Metabolomics Study of Urine in Autism Spectrum Disorders Using a Multiplatform Analytical Methodology

  • Authors: Dieme, B.; Mavel, S.; Blasco, H.; Tripi, G.; Bonnet-Brilhault, F.; Malvy, J.; Bocca, C.; Andres, C.; Nadal-Desbarats, L.; Emond, P.
  • Publication year: 2015
  • Type: Articolo in rivista (Articolo in rivista)
  • OA Link: http://hdl.handle.net/10447/164645

Abstract

Autism Spectrum Disorder (ASD) is a neurodevelopmental disorder with no clinical biomarker. Aims of this study were to characterize a metabolic signature of ASD, and to evaluate multi-platform analytical methodologies in order to develop predictive tools for diagnosis and disease follow up.
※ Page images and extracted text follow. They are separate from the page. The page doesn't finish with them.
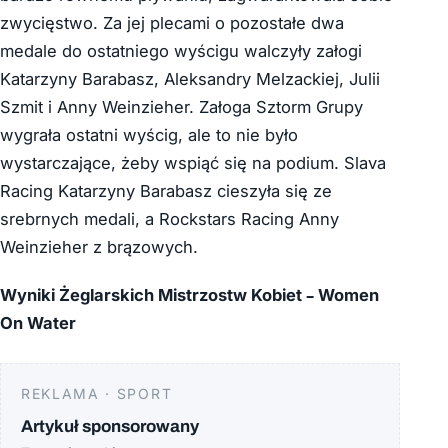
zwycięstwo. Za jej plecami o pozostałe dwa
medale do ostatniego wyścigu walczyły załogi
Katarzyny Barabasz, Aleksandry Melzackiej, Julii
Szmit i Anny Weinzieher. Załoga Sztorm Grupy
wygrała ostatni wyścig, ale to nie było
wystarczające, żeby wspiąć się na podium. Slava
Racing Katarzyny Barabasz cieszyła się ze
srebrnych medali, a Rockstars Racing Anny
Weinzieher z brązowych.
Wyniki Żeglarskich Mistrzostw Kobiet – Women
On Water
REKLAMA · SPORT
Artykuł sponsorowany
Urines were analyzed using: 1H- and 1 H-13C-NMR-based approaches and LC-HRMS-based approaches (ESI+ and ESI- on a HILIC and C18 chromatography column). Data tables obtained from the six analytical modalities on a training set of 46 urines (22 autistic children and 24 controls) were processed by multivariate analysis (OPLS-DA). Prediction of each of these OPLS-DA models were then evaluated using a prediction set of 16 samples (8 autistic children and 8 controls) and ROC curves. Thereafter, a data fusion block-scaling OPLS-DA model was generated from the 6 best models obtained for each modality. This fused OPLSDA model showed an enhanced performance (R 2Y(cum)=0.88, Q 2 (cum)=0.75) compared to each analytical modality model, as well as a better predictive capacity (AUC=0.91, p-value 0.006). Metabolites that are most significantly different between autistic and control children (p<0.05) are indoxyl sulfate, N-〈-Acetyl-L-arginine, methyl guanidine and phenylacetylglutamine. This multi-modality approach has the potential to contribute to find robust biomarkers and characterize a metabolic phenotype of the ASD population.